As Bushnell’s star rose, the writer ran into Tarses and her boyfriend, David Letterman’s executive producer Robert Morton, in the Hamptons. Bushnell was Rollerblading when the couple pulled up next to her, as she remembers it, in a cherry-red Mercedes convertible. “Jamie wants to buy ‘Sex and the City,’?” Morton told Bushnell. “ABC’s really interested.” The pursuit was on.

But others were wooing Bushnell for the “Sex and the City” rights as well. One of Galotti’s friends, Richard Plepler—senior vice president of communications at HBO—also thought the column would be a perfect fit for his pay-cable network. Bushnell and Plepler often saw each other at the stretch of shoreline called Media Beach in the Hamptons, and every time, he’d urge her to come to a meeting at HBO.

• • •

Cable seemed like a better fit for Sex and the City, given its similarities to another book that started as a newspaper column, then became a critically acclaimed series for PBS and, later, cable network Showtime: Armistead Maupin’s Tales of the City. In fact, that Publishers Weekly review that called Sex and the City “brain candy” also referred to Maupin’s 1978 collection of San Francisco Chronicle columns that followed young, single people of various sexual orientations in the liberated city: “The effect is that of an Armistead Maupin–like canvas tinged with a liberal smattering of Judith Krantz,” the reviewer wrote.
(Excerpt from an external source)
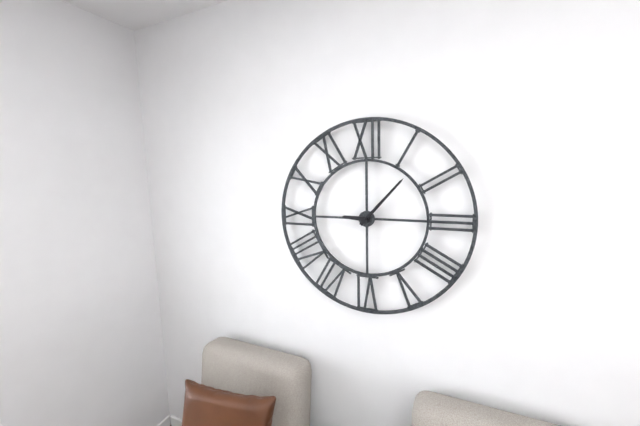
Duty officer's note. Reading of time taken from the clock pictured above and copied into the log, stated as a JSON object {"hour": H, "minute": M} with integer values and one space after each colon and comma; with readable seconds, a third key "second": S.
{"hour": 9, "minute": 7}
Tales of the City had become a television miniseries around the same time “Sex and the City” debuted as a column; it premiered in the UK in 1993 and in the United States on PBS in 1994. The series took on issues well ahead of its time for TV, with extramarital affairs, sex, several gay love affairs, and a major transgender character. But like Sex and the City after it, Tales’ true message came down to the importance of friendship in a major metropolitan area. It also highlighted a different kind of love affair that Sex and the City would also emphasize: the relationship between a city and its denizens.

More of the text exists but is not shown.